Malaysia Tahan Dampak Harga Minyak Tinggi: Didukung AI dan Struktur Ekspor Energi

trading sekarang

HSBC menilai Malaysia relatif tahan terhadap lonjakan harga minyak karena posisinya sebagai eksportir energi bersih dan penerima manfaat dari siklus perangkat keras AI. Kondisi ini mendorong arus ekspor yang lebih kuat dan membantu menjaga pertumbuhan. Laporan ini disusun oleh Cetro Trading Insight.

Pertumbuhan Produk Domestik Bruto (PDB) dan kinerja ekspor tetap terlihat kokoh meskipun tekanan fiskal meningkat. Peningkatan biaya energi melalui subsidi dan faktor lain menambah tekanan pada fiskal negara. HSBC mempertahankan proyeksi pertumbuhan dan melihat dukungan dari sektor teknologi sebagai pendorong utama.

Di tengah dinamika global, Malaysia menunjukkan ketahanan yang lebih besar dibandingkan rekan regional. Negara ini bukan hanya eksportir energi, tetapi juga penerima manfaat dari siklus AI yang meningkatkan permintaan untuk komponen terkait. Secara keseluruhan, prospek makro tetap positif meski terdapat risiko eksternal.

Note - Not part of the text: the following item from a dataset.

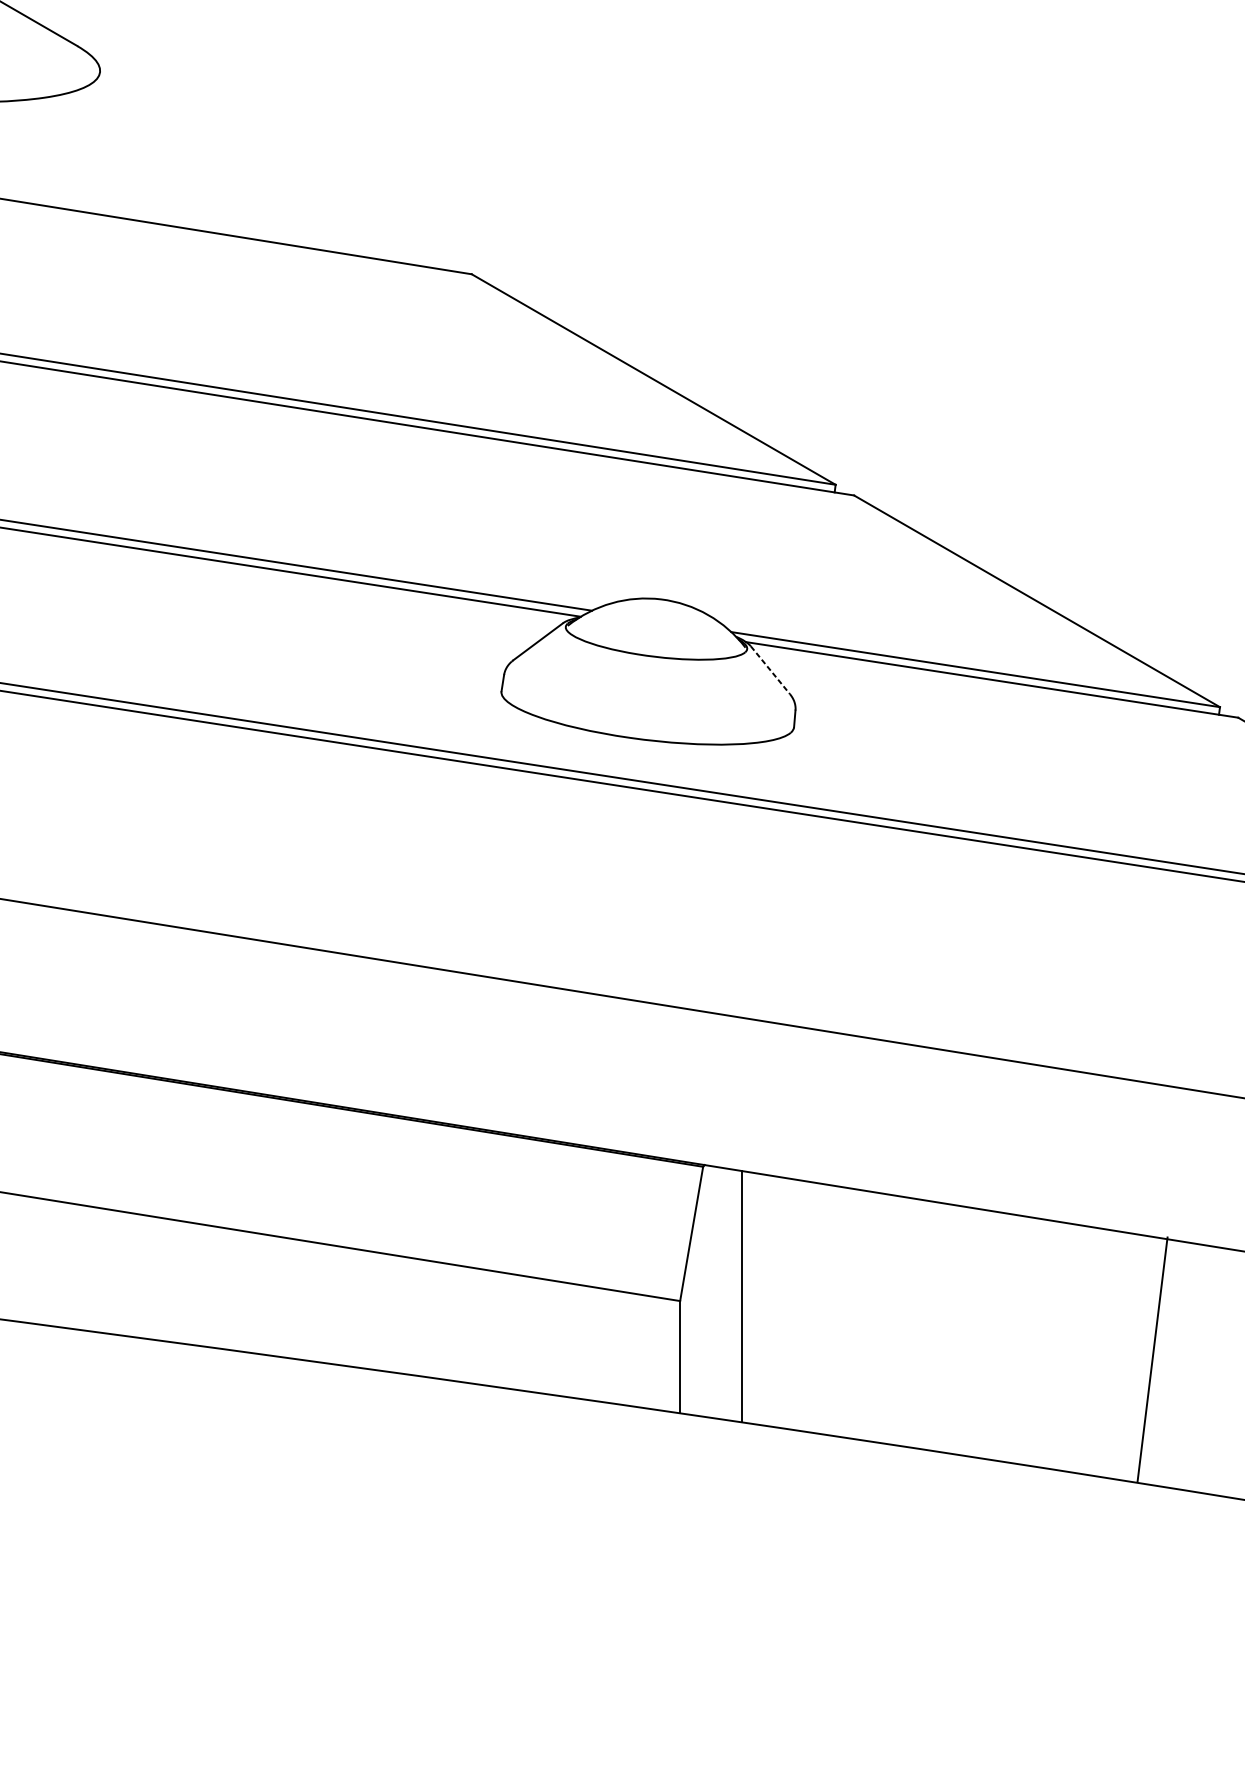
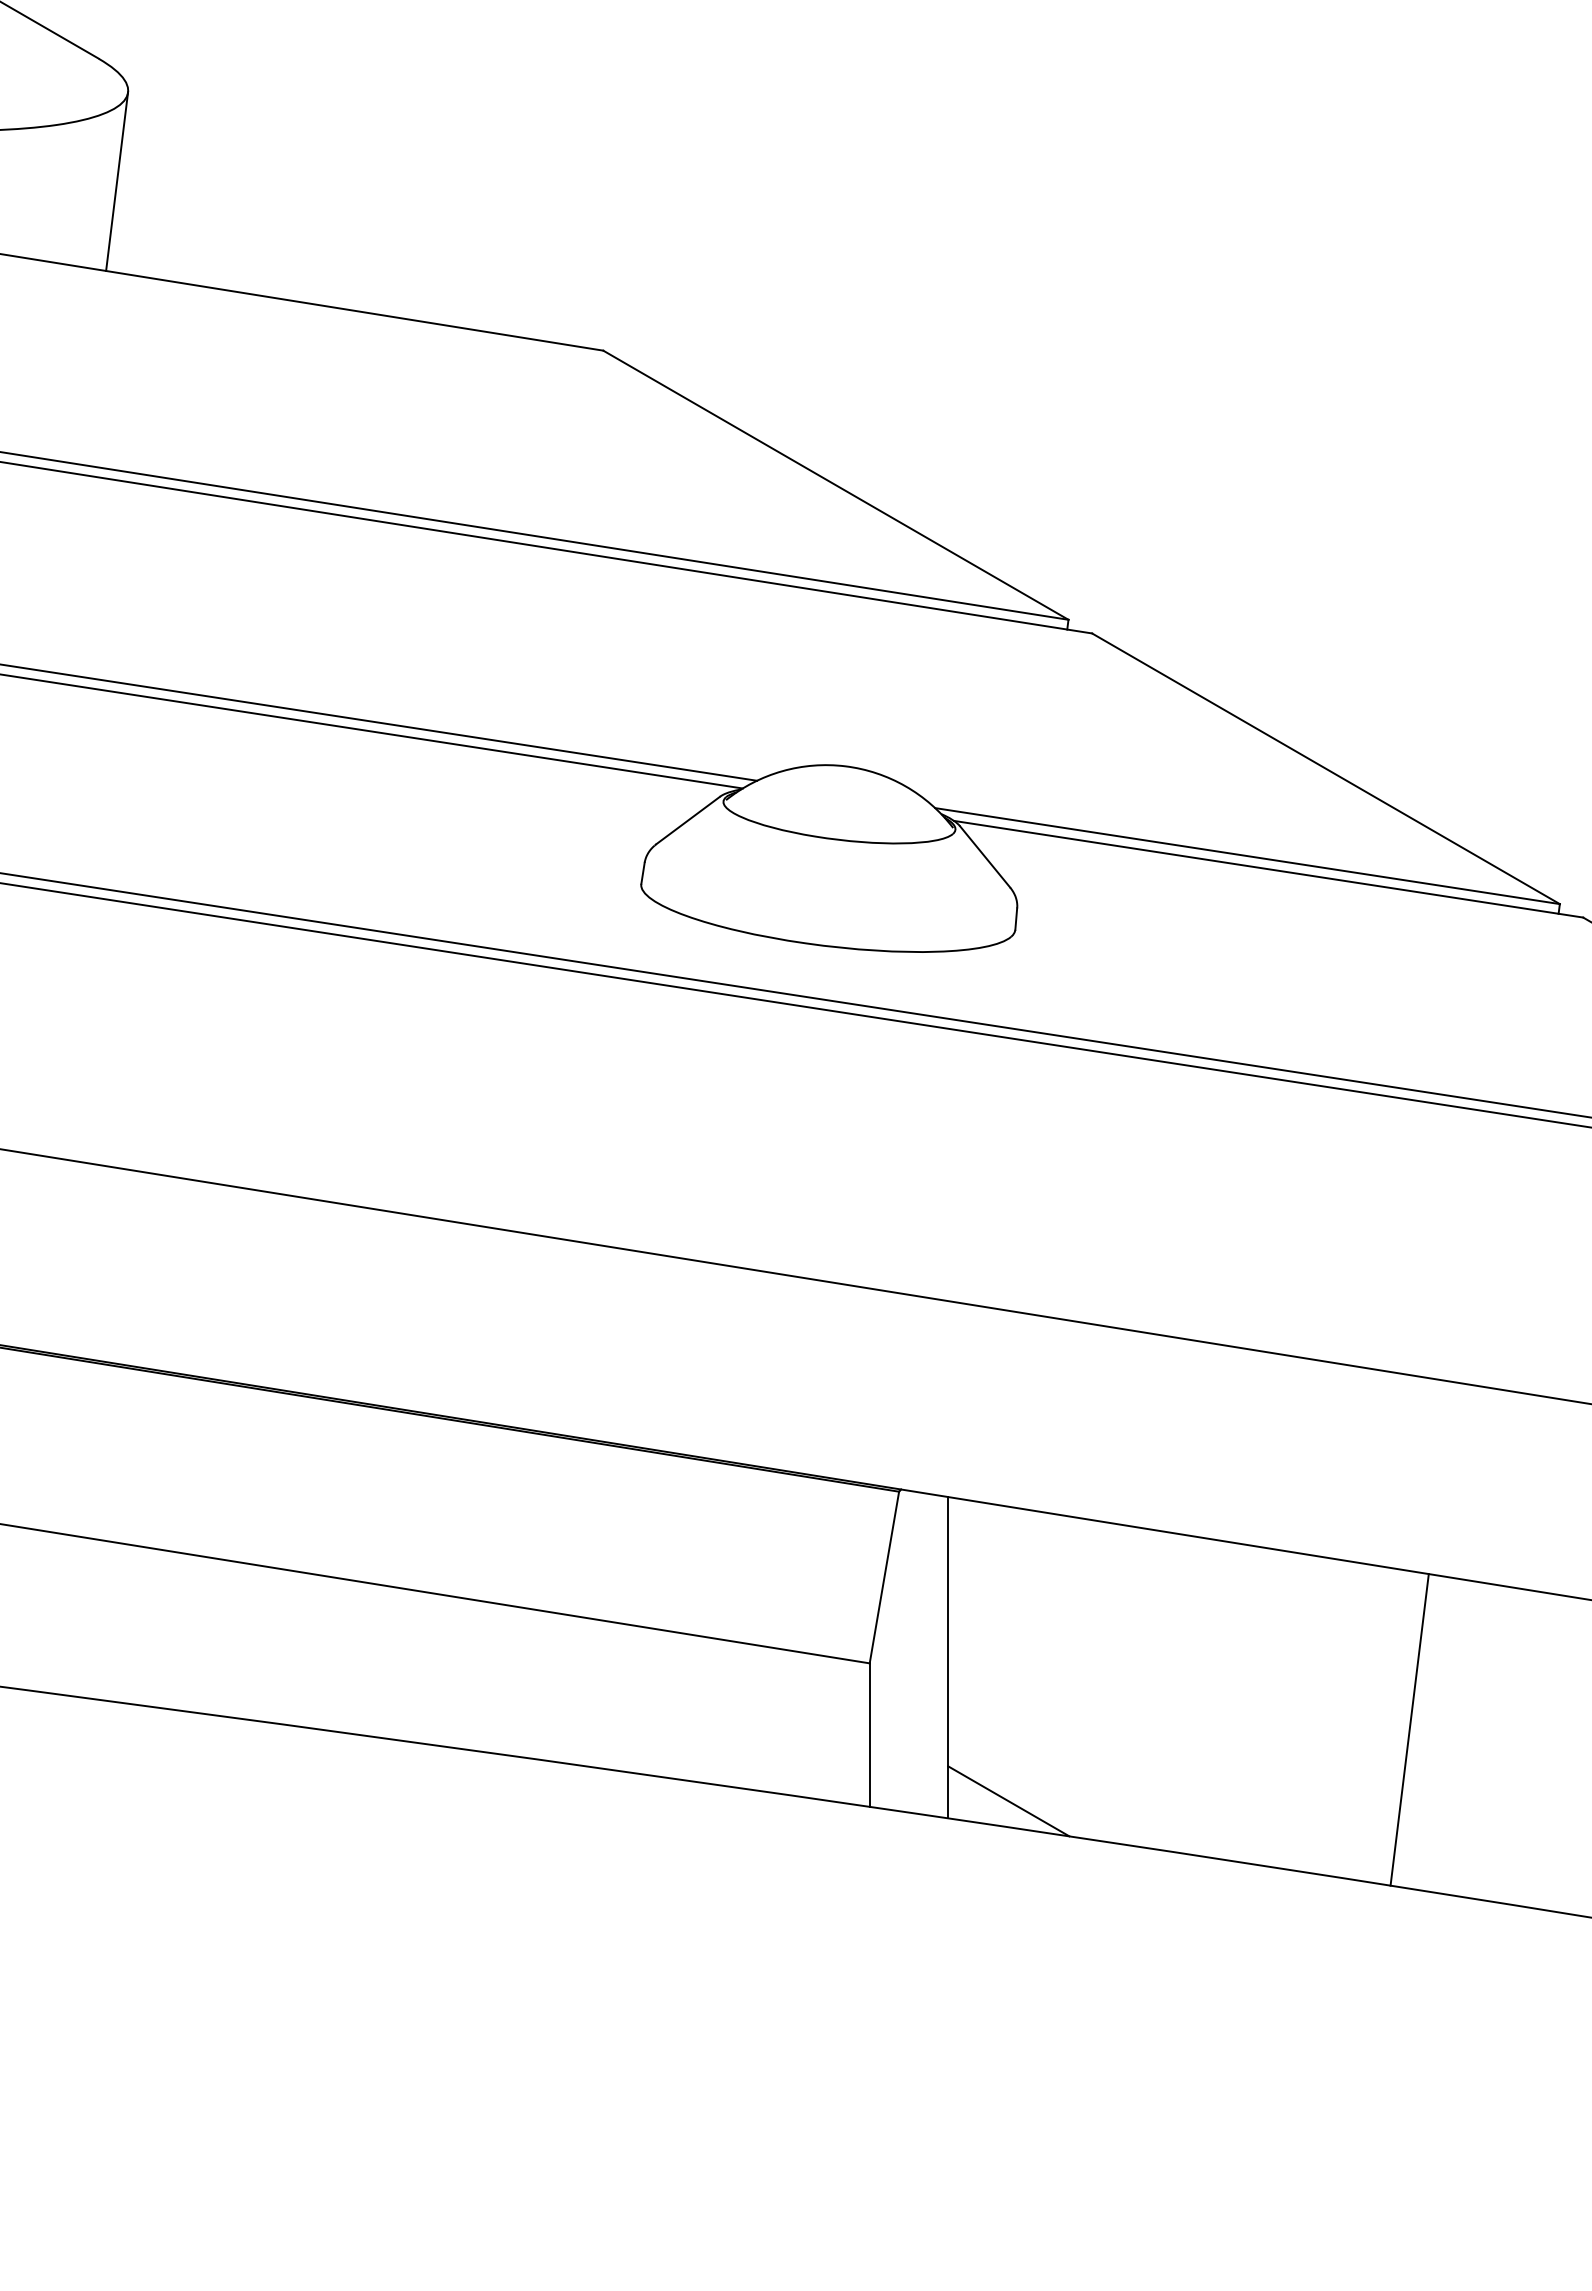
line: (91, 141) -> (117, 181), added
line: (770, 670) -> (985, 857), dashed -> solid
line: (1152, 1359) -> (1409, 1729), moved
line: (788, 1409) -> (1008, 1801), added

Biaya subsidi energi bulanan meningkat tajam akibat konflik regional, melonjak dari sekitar MYR 700 juta menjadi sekitar MYR 7 miliar. Kenaikan subsidi mempengaruhi dayasa fiskal dan menimbulkan pertanyaan tentang arah kebijakan harga BBM ke depan. HSBC mencatat bahwa beban fiskal yang lebih berat memperkecil ruang untuk langkah fiskal lain sambil menjaga stabilitas.

Bank Negara Malaysia (BNM) diperkirakan akan mempertahankan suku bunga tidak berubah hingga 2027, meskipun inflasi meningkat. Bank sentral juga menegaskan bahwa jalur kebijakan akan disesuaikan secara hati-hati dengan perubahan siklus global dan tekanan fiskal domestik. Sinyal ini menyeimbangkan antara menjaga pertumbuhan dan mengendalikan inflasi.

Beberapa faktor mendasari pandangan ini meskipun risiko regional meningkat akibat konflik Timur Tengah. HSBC menekankan bahwa Malaysia tetap memiliki keunggulan struktural seperti kapasitas manufaktur dan ekspor berteknologi tinggi. Prospek jangka menengah tetap terjaga dengan dukungan kebijakan fiskal yang berkelanjutan dan permintaan global yang relatif stabil.

Malaysia mencatat pertumbuhan PDB 5,4% secara year-on-year pada 1Q26, menunjukkan momentum ekonomi yang kuat. Sektor manufaktur dan jasa terus menjadi penggerak utama meski konstruksi melambat dari pertumbuhan dua digit menjadi satu digit. Pada sisi ekspor, momentum masih kuat meski ada dinamika domestic yang berubah.

Ekspor tetap kuat berkat siklus AI yang berkelanjutan, dengan kinerja elektronik naik sekitar 30% year-on-year pada rata-rata tiga bulan. Hal ini mencerminkan permintaan global yang kuat untuk komponen TI dan perangkat tetap relevan di tengah transisi digital. Sambil ini, risiko geopolitik menjadi faktor evaluasi bagi prospek regional.

Prospek jangka menengah tetap positif meski risiko konflik regional dapat menambah volatilitas. Proyeksi pertumbuhan untuk 2026 adalah sekitar 4,5% dan 4,7% untuk 2027, dengan inflasi yang proyeksi meningkat. Bank sentral diperkirakan menjaga kebijakan tingkat suku bunga untuk menjaga stabilitas dan menjaga momentum ekspor teknologi.